Il était huit heures du matin le lendemain de sa randonnée quand Yannick réactiva son smartphone. Le chiffre un en rouge ornait l’icône de l’application téléphonique. Il la relança et constata qu’un nouveau message vocal l’attendait. Il émanait du brigadier Clusel de la brigade de gendarmerie de Saint Jorioz. Ce message succinct lui demandait de passer au plus vite à leur local.
« Que me veulent-ils encore ? Ils ont oublié de me demander quel est le modèle de ma C4 ou quoi ? J’y passerai en fin de matinée avec ma voiture, comme ça ils pourront l’inspecter sous toutes les coutures.
La petite brigade occupait un appartement au rez-de-chaussée d’un immeuble bâti en bordure de l’ancienne nationale traversant la commune. Un bouton de sonnette permettait de demander l’ouverture de la porte grillagée de la clôture entourant le bâtiment. Sans hésiter, Yannick appuya brièvement sur le bouton.
— C’est pourquoi ? demanda une voix déformée par l’électronique.
— Lefevre, dit simplement Yannick.
Un grésillement libérant la gâche indiqua que l’accès était possible. Quelques pas dans une allée mal entretenue puis trois marches l’amenèrent devant la porte vitrée donnant accès au local d’accueil. Dans ce local, assis devant un écran d’ordinateur, avec ses deux index, le brigadier Clusel tapait un rapport en pinçant un bout de langue entre ses lèvres serrées.
— Bonjour brigadier, j’ai bien reçu votre message vocal. Je ne vois pas bien pourquoi je suis convoqué, mais enfin je suis là.
— C’est l’adjudant-chef qui veut vous parler. Attendez.
Le brigadier appuya sur une touche du mini-central téléphonique posé sur son bureau.
— Oui ? nasilla le haut-parleur intégré.
— Monsieur Lefevre est là.
— Faites-le entrer.
— Bonjour mon adjudant-chef, vous désirez d’autres renseignements sur ma voiture ? Je suis venu avec.
— J’ai juste quelques questions. Vous avez voyagé récemment ?
— Je suis allé régler quelques problèmes de cimetière à Laon, dans l’Aisne. La pierre tombale de mes parents avait été endommagée.
— Malveillance ?
— Non, plutôt maladresse d’un conducteur de minipelle.
— Vous êtes d’origine picarde ?
— Je suis né à Laon. Ma famille est originaire de Picardie depuis cinq générations au moins. Ce n’est pas pour savoir ça que vous m’avez convoqué ?
— Connaissez-vous le village de Guignicourt, dans l’Aisne justement ?
— Pourquoi cette question ?
— Une voiture semblable à la vôtre a été remarquée dans le village, donc je vous repose la question, êtes-vous allé à Guignicourt ?

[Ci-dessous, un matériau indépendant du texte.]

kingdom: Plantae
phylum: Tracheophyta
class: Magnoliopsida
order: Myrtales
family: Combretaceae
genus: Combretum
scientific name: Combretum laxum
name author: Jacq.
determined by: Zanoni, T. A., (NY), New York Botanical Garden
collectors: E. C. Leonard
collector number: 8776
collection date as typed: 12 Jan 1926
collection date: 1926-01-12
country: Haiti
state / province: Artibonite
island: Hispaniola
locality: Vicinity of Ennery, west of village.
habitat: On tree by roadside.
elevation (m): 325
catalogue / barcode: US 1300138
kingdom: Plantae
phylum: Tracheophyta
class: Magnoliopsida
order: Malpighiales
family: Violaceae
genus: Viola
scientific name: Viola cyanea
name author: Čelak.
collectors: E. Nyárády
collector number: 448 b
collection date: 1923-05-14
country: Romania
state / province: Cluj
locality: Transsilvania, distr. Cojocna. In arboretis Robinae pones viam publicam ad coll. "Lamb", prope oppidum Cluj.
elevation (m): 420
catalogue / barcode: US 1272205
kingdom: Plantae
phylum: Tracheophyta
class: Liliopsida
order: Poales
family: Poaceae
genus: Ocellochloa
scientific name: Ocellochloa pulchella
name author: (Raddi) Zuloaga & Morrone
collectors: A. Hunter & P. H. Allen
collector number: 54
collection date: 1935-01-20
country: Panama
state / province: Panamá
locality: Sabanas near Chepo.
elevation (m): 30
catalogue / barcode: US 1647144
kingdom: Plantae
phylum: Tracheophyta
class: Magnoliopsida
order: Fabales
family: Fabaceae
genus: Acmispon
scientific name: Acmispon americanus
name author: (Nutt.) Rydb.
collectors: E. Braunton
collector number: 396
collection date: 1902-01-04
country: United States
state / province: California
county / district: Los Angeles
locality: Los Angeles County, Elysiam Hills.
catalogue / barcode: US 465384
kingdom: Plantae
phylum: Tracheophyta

— Effectivement, j’y suis passé en fin de semaine dernière. C’est un coin de mon département d’origine que je connaissais mal, je voulais le découvrir.
— Alors monsieur Lefevre, je dois prendre vos empreintes digitales.
— Hein ? Pourquoi ?
— La brigade de gendarmerie de Guignicourt diligente une enquête sur un fait divers local. Le conducteur d’une voiture semblable à la vôtre est soupçonné. Ils possèdent plusieurs empreintes. Comme ils ont pu grâce à divers témoignages concordants obtenir le numéro d’immatriculation et qu’il correspond à celui de votre C4, Ils me demandent de leur faxer vos empreintes dans la journée. Il ne s’agit pas d’une commission rogatoire, vous pouvez refuser mais la comparaison des empreintes vous mettra vite hors de cause et on vous laissera tranquille.
— Je n’ai aucune raison de refuser, sinon que c’est salissant, ajouta Yannick avec un sourire en coin.
— Plus maintenant. Cela se fait électroniquement, comme sur un téléphone portable quand on a opté pour un déverrouillage par la reconnaissance d’empreinte.
— Je vois. Je suppose par ailleurs que c’est beaucoup plus facile à stocker dans un fichier.
— Exactement, ce qui facilite grandement les comparaisons. En fait on ne faxe plus l’image des empreintes mais on envoie le fichier électronique de celles-ci. Bien, je vous remercie monsieur Lefevre, le brigadier Clusel va s’occuper de la partie technique. Au fait, elle était bien cette randonnée ?
— Super ! Belle vue, beau temps chaud mais plus tempéré en altitude, quelques brins de muguet tardif dans les sous-bois, des orchidées sauvages partout. Sous cet aspect-là, c’est mieux que les champs de Picardie. Mais vous ne m’avez pas dit : que s’est-il passé exactement à Guignicourt ?
— Je ne suis pas habilité à divulguer les informations concernant une enquête en cours, vous le comprenez bien monsieur Lefevre.